IMAGE: Bryan Christie Design

ADAPTIVE ANTENNAS: can form a beam and direct it to a target, greatly reducing the attenuation of power, a serious problem in the 60-GHz band, which is strongly absorbed by air. In a conventional antenna [left], the received power declines with the square of the distance. Adaptive antennas [right] use an array of emitters with delayed phases that make the waves’ peaks and troughs add constructively [insert]. This trick focuses the power into a beam, which can then be steered up (a) or down (b) electronically. Advances in 60-GHz transceiver design now make it possible to fit an adaptive array on a single chip.

Although such designs avoid the need for a 60-GHz oscillator, they still require low-noise amplifiers and down-converters. These circuits typically use passive devices like inductors or transmission lines on the chip to overcome the speed limitations of the transistors. Alas, such passive components have large footprints, which normally forces them to be placed awkwardly far apart, their long interconnections creating lots of parasitic resistance, capacitance, and inductance. To alleviate this problem, designers can nest the inductor loops used to build these passive components so that the connections between them can be kept short [see illustration, “Design Tricks”].

A bigger concern is how to fabricate transmitter circuits that can deliver a lot of oomph to the antenna. For communication across a range of 10 meters at data rates of several gigabits per second, some tens of milliwatts are necessary. Performed by a power amplifier, the task requires large transistors, which are typically slow.
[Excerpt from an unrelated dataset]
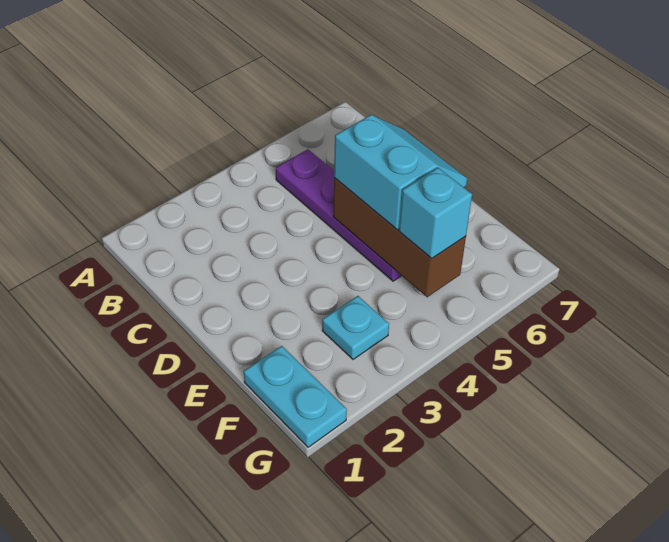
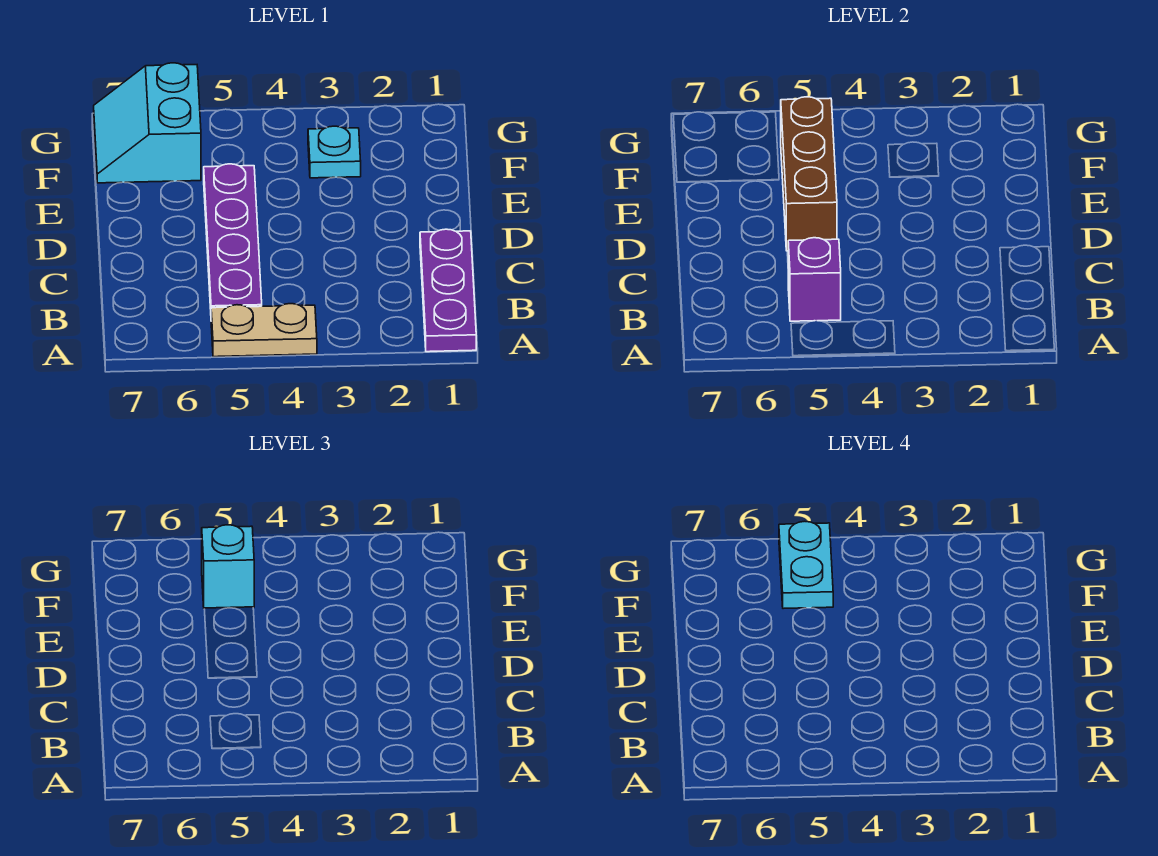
none -> purple 1x3 plate [420,229,476,352]
none -> tan 1x2 plate [211,304,317,357]
none -> purple 1x1 brick [788,238,841,321]
cyan 2x2 slope [334,115,467,230] -> cyan 2x2 slope moved to [94,63,201,183]
cyan 1x2 plate [244,346,347,447] -> cyan 1x2 plate moved to [779,521,833,609]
The good news is that the upcoming generation of CMOS chips, which boast 45-nanometer gate lengths, may be up to the job of producing this much power at 60 GHz.

But that's not the whole story, because not all the power that goes into an on-chip antenna gets broadcast. The silicon substrate—just 10 micrometers below—absorbs (and hence wastes) some energy, so such antennas radiate only a fourth to a half of the power supplied to them.

Perhaps more research will lead to more energy-efficient antennas. Meanwhile, engineers can resort to off-chip antennas that operate at these tiny wavelengths. Another, cheaper, solution is to incorporate enough transmitters and on-chip antennas to compensate for the power lost to the silicon substrate. The future will tell whether we need to resort to this rather inefficient solution.

It will take time for designers to master all this new technology, because the models that we use to simulate circuits can't easily handle 60 GHz. Today's transistor models are constructed as though all their capacitance and resistance came from small capacitors and resistors connected here and there. In reality, of course, the capacitance and resistance in these transistors are distributed over appreciable dimensions. So lumping things in this way fails to capture some important effects that manifest themselves most obviously at these high frequencies. Also, the electric and magnetic interactions between the passive devices and the silicon substrate are difficult to calculate from basic physical principles. For these reasons, modeling must rely on both the theoretical understanding of the behavior of the devices and on a large number of experimental measurements (which in turn can help refine the models).

The industry's vision is that we can solve these problems and that all the electronic devices in our homes and offices will be chattering furiously and wirelessly in another five to 10 years. Cables will go the way of the buggy whip. Now if the engineers at MIT can finally perfect their idea of using magnetically coupled resonators to charge batteries through the air, we'll eliminate those pesky power cords, too. Only then will we enter the real wireless age.